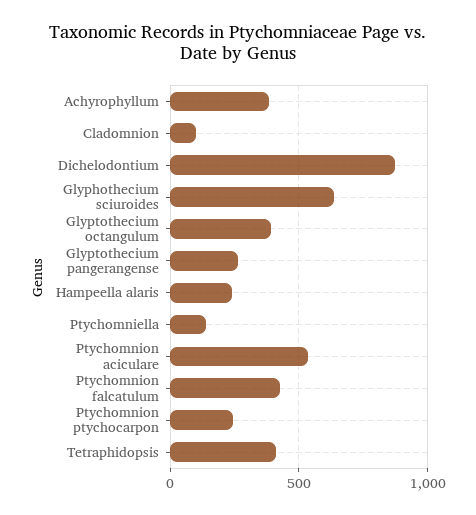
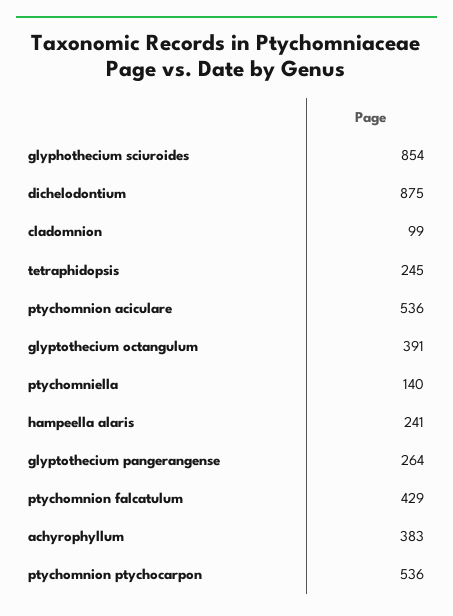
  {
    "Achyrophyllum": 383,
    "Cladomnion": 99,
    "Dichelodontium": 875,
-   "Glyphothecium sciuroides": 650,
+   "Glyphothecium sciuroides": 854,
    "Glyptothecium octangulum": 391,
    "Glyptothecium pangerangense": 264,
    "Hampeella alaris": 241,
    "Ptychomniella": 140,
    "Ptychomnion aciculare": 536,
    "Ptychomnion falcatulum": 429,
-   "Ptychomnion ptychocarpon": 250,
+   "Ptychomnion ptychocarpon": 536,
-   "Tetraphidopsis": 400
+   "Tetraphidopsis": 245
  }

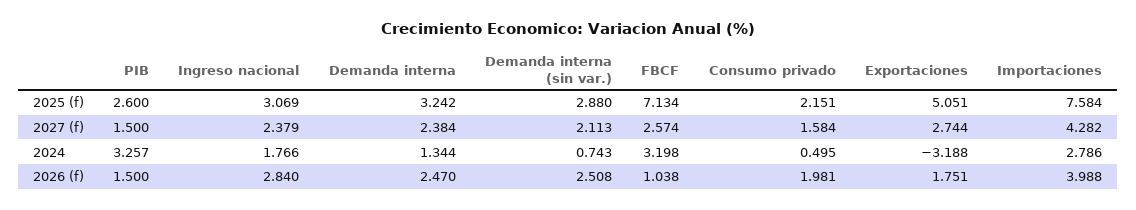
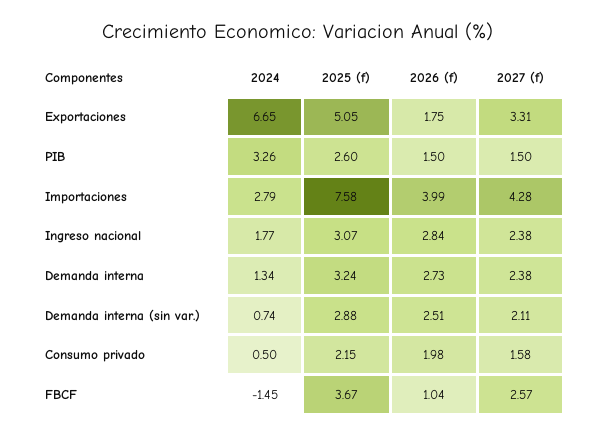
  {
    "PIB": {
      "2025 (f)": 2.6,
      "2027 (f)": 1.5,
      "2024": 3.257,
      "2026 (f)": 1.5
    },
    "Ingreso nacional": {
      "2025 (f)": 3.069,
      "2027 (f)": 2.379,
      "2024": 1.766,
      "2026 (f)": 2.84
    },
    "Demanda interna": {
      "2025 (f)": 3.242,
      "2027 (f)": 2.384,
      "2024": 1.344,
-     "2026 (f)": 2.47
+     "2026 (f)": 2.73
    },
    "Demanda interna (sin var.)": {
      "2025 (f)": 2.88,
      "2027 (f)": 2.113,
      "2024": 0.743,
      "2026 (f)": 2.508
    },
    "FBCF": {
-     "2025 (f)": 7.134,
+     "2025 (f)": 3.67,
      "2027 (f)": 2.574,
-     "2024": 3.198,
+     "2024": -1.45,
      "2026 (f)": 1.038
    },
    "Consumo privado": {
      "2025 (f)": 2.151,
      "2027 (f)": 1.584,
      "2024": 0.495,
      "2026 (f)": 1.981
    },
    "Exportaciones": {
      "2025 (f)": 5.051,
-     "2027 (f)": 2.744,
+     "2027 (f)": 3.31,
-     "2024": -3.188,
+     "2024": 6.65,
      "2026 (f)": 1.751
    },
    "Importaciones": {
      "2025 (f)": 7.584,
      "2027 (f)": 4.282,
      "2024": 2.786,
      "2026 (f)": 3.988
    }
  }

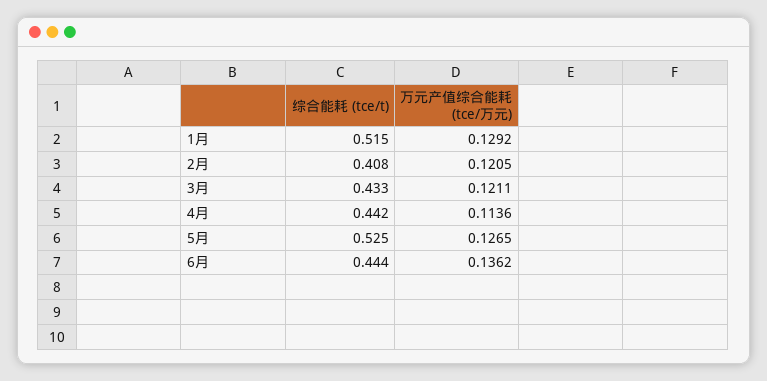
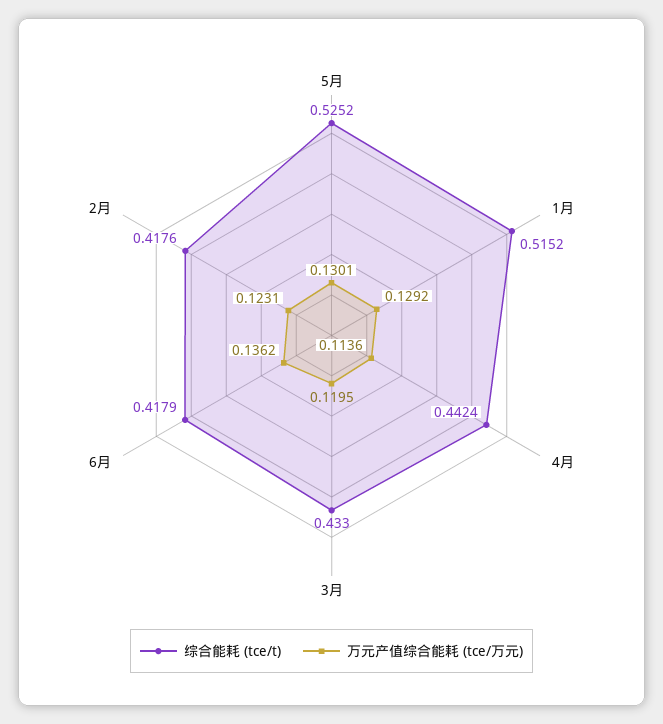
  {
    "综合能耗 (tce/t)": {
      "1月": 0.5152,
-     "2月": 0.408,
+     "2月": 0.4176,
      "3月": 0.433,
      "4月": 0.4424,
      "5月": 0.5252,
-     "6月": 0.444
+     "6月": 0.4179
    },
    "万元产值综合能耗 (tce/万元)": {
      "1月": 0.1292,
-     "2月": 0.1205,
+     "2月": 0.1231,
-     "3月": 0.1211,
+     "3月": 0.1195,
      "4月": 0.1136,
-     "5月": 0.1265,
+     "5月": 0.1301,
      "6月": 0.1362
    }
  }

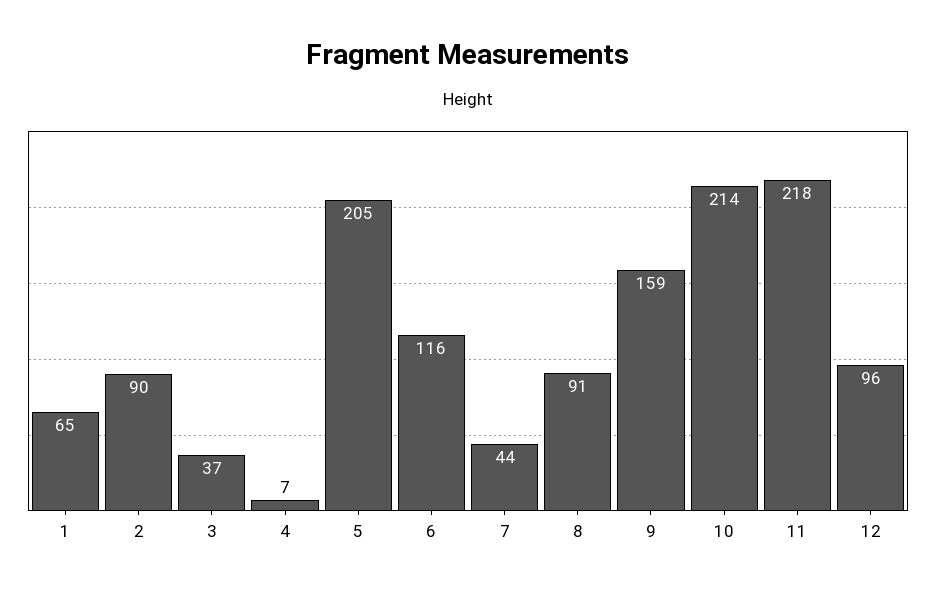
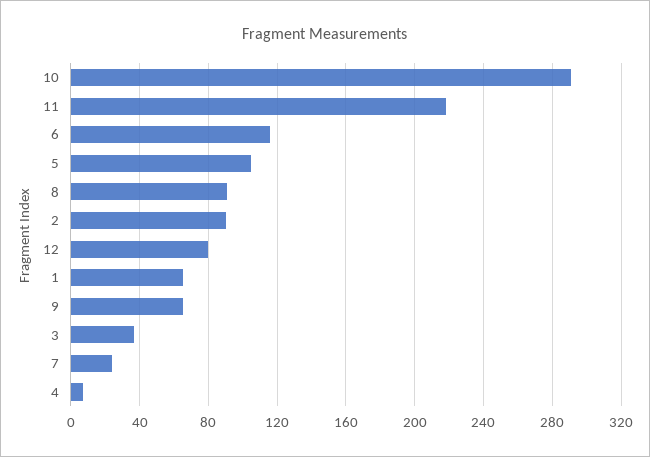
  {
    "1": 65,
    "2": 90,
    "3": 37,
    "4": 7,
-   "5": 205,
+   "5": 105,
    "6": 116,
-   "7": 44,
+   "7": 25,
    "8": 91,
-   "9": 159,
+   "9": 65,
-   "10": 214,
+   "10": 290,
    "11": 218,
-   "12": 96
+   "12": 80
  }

· · ·

How to complete this task:
Extract the full listing exactly, with the pictures left out.

Exercise solution:
  {
    "Achyrophyllum": 383,
    "Cladomnion": 99,
    "Dichelodontium": 875,
-   "Glyphothecium sciuroides": 650,
+   "Glyphothecium sciuroides": 854,
    "Glyptothecium octangulum": 391,
    "Glyptothecium pangerangense": 264,
    "Hampeella alaris": 241,
    "Ptychomniella": 140,
    "Ptychomnion aciculare": 536,
    "Ptychomnion falcatulum": 429,
-   "Ptychomnion ptychocarpon": 250,
+   "Ptychomnion ptychocarpon": 536,
-   "Tetraphidopsis": 400
+   "Tetraphidopsis": 245
  }

  {
    "PIB": {
      "2025 (f)": 2.6,
      "2027 (f)": 1.5,
      "2024": 3.257,
      "2026 (f)": 1.5
    },
    "Ingreso nacional": {
      "2025 (f)": 3.069,
      "2027 (f)": 2.379,
      "2024": 1.766,
      "2026 (f)": 2.84
    },
    "Demanda interna": {
      "2025 (f)": 3.242,
      "2027 (f)": 2.384,
      "2024": 1.344,
-     "2026 (f)": 2.47
+     "2026 (f)": 2.73
    },
    "Demanda interna (sin var.)": {
      "2025 (f)": 2.88,
      "2027 (f)": 2.113,
      "2024": 0.743,
      "2026 (f)": 2.508
    },
    "FBCF": {
-     "2025 (f)": 7.134,
+     "2025 (f)": 3.67,
      "2027 (f)": 2.574,
-     "2024": 3.198,
+     "2024": -1.45,
      "2026 (f)": 1.038
    },
    "Consumo privado": {
      "2025 (f)": 2.151,
      "2027 (f)": 1.584,
      "2024": 0.495,
      "2026 (f)": 1.981
    },
    "Exportaciones": {
      "2025 (f)": 5.051,
-     "2027 (f)": 2.744,
+     "2027 (f)": 3.31,
-     "2024": -3.188,
+     "2024": 6.65,
      "2026 (f)": 1.751
    },
    "Importaciones": {
      "2025 (f)": 7.584,
      "2027 (f)": 4.282,
      "2024": 2.786,
      "2026 (f)": 3.988
    }
  }

  {
    "综合能耗 (tce/t)": {
      "1月": 0.5152,
-     "2月": 0.408,
+     "2月": 0.4176,
      "3月": 0.433,
      "4月": 0.4424,
      "5月": 0.5252,
-     "6月": 0.444
+     "6月": 0.4179
    },
    "万元产值综合能耗 (tce/万元)": {
      "1月": 0.1292,
-     "2月": 0.1205,
+     "2月": 0.1231,
-     "3月": 0.1211,
+     "3月": 0.1195,
      "4月": 0.1136,
-     "5月": 0.1265,
+     "5月": 0.1301,
      "6月": 0.1362
    }
  }

  {
    "1": 65,
    "2": 90,
    "3": 37,
    "4": 7,
-   "5": 205,
+   "5": 105,
    "6": 116,
-   "7": 44,
+   "7": 25,
    "8": 91,
-   "9": 159,
+   "9": 65,
-   "10": 214,
+   "10": 290,
    "11": 218,
-   "12": 96
+   "12": 80
  }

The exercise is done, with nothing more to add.